The numbers in this poll do not support the claims of big Sinn Féin momentum. The party was up by only a point, after all. But today’s findings on the popularity of a Sinn Féin-led coalition show some movement — it’s up by three points. Put those two pieces of information together and they suggest that the momentum, to the extent that it exists, is spread across the left-wing parties rather than concentrated in Sinn Féin.
The key task, therefore, for McDonald is to persuade those people who don’t want to see FF-FG return to government — many of whom are counted among the 35 per cent of voters who want to see “radical change” — to vote for Sinn Féin. Leading the next government still seems a long way off, but it is eminently possible that Sinn Féin could be the largest party in the next Dáil.
Fine Gael, stunned by the six-point drop in its numbers, is likely to seek to refocus on the party’s economic message and to warn of the need for stability in potentially turbulent times ahead. The difficulty for the party is that it has been associated with some of the most eye-catching giveaway promises of the campaign — €1,000 for every newborn, abolish college fees and so on. You can run on prudence or you can run on let the good times roll, but you can’t run on both at the same time.

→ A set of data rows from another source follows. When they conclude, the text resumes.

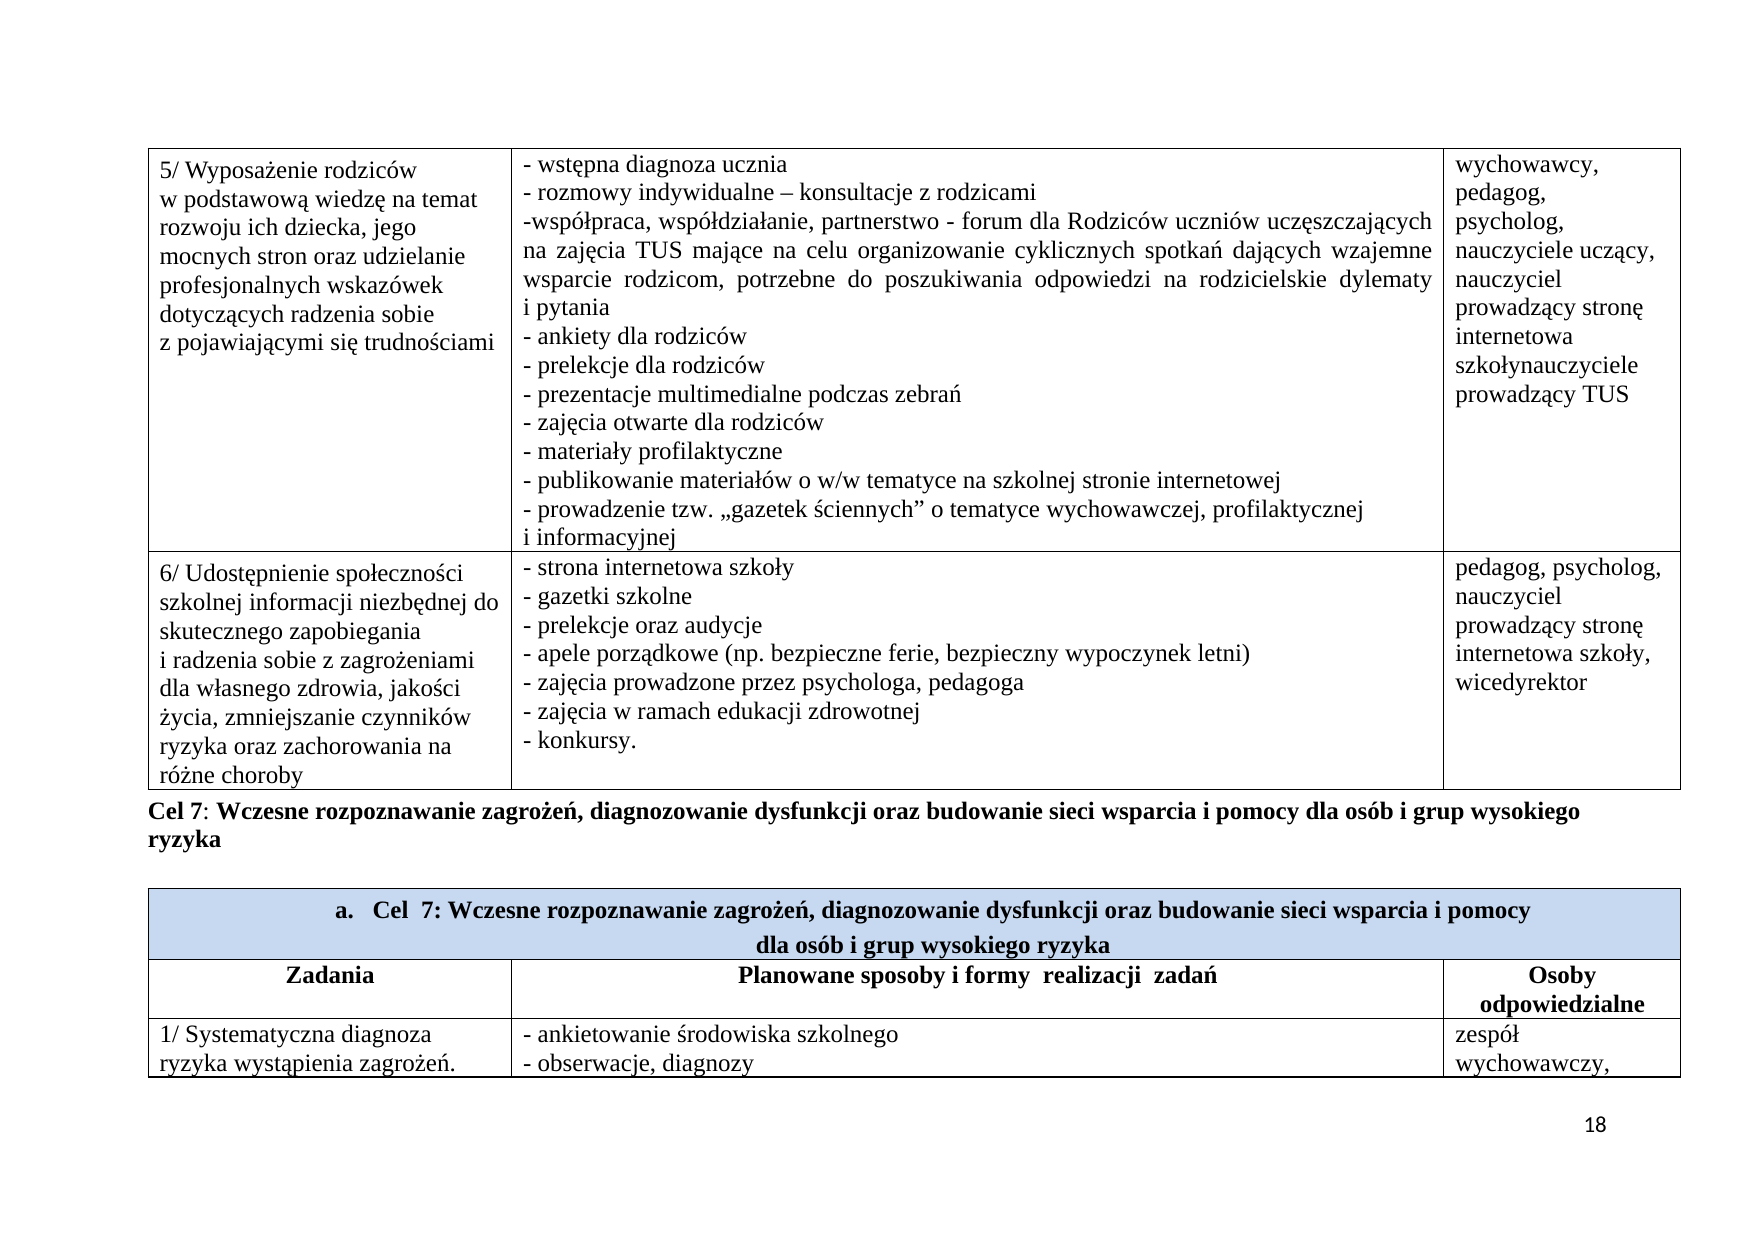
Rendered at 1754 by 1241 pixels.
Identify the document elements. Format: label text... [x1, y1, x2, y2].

table_header Cel 7: Wczesne rozpoznawanie zagrożeń, diagnozowanie dysfunkcji oraz budowanie sieci wsparcia i pomocy dla osób i grup wysokiego ryzyka [149, 889, 1680, 959]
table_cell wychowawcy, pedagog, psycholog, nauczyciele uczący, nauczyciel prowadzący stronę internetowa szkołynauczyciele prowadzący TUS [1444, 149, 1680, 551]
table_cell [149, 1019, 511, 1076]
text Cel 7: Wczesne rozpoznawanie zagrożeń, diagnozowanie dysfunkcji oraz budowanie sieci wsparcia i pomocy dla osób i grup wysokiego ryzyka [148, 796, 1606, 853]
table_cell - strona internetowa szkoły - gazetki szkolne - prelekcje oraz audycje - apele porządkowe (np. bezpieczne ferie, bezpieczny wypoczynek letni) - zajęcia prowadzone przez psychologa, pedagoga - zajęcia w ramach edukacji zdrowotnej - konkursy. [512, 552, 1443, 788]
table_cell 6/ Udostępnienie społeczności szkolnej informacji niezbędnej do skutecznego zapobiegania i radzenia sobie z zagrożeniami dla własnego zdrowia, jakości życia, zmniejszanie czynników ryzyka oraz zachorowania na różne choroby [149, 552, 511, 788]
table_cell - wstępna diagnoza ucznia - rozmowy indywidualne – konsultacje z rodzicami -współpraca, współdziałanie, partnerstwo - forum dla Rodziców uczniów uczęszczających na zajęcia TUS mające na celu organizowanie cyklicznych spotkań dających wzajemne wsparcie rodzicom, potrzebne do poszukiwania odpowiedzi na rodzicielskie dylematy i pytania - ankiety dla rodziców - prelekcje dla rodziców - prezentacje multimedialne podczas zebrań - zajęcia otwarte dla rodziców - materiały profilaktyczne - publikowanie materiałów o w/w tematyce na szkolnej stronie internetowej - prowadzenie tzw. „gazetek ściennych” o tematyce wychowawczej, profilaktycznej i informacyjnej [512, 149, 1443, 551]
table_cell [1444, 1019, 1680, 1076]
table_cell Planowane sposoby i formy realizacji zadań [512, 960, 1443, 1018]
table_cell Zadania [149, 960, 511, 1018]
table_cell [512, 1019, 1443, 1076]
table_cell 5/ Wyposażenie rodziców w podstawową wiedzę na temat rozwoju ich dziecka, jego mocnych stron oraz udzielanie profesjonalnych wskazówek dotyczących radzenia sobie z pojawiającymi się trudnościami [149, 149, 511, 551]
table_cell pedagog, psycholog, nauczyciel prowadzący stronę internetowa szkoły, wicedyrektor [1444, 552, 1680, 788]
table_cell Osoby odpowiedzialne [1444, 960, 1680, 1018]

Tonight’s leaders’ debate (on RTÉ One at 9.35pm) now assumes an outsize importance for the three big parties. Martin finds himself in the unanticipated position of frontrunner — but really, there is nothing between the three parties as polling day looms. The three could end up in any order on Friday night.
The biggest task faces Harris, who is — unlike his two opponents — new to this. He must reassure nervous Fine Gaelers, appeal to those voters he has lost, and make a convincing pitch to the undecideds: remember, nearly three in 10 voters told the pollsters that they have not yet made their minds up, or that they might change their minds.
Irish elections frequently show a late surge in the campaign, with unaligned or weakly aligned voters tending to move in one direction. If that is replicating itself in 2024, it is clear that the move is away from Fine Gael. The evidence so far does not suggest yet that it is going towards any one party — rather it is finding disparate new homes.
If that continues, the result of the election will be something akin to the current picture painted by the polls; if it changes course, however, something else dramatic may be in store.
This election just became very unpredictable.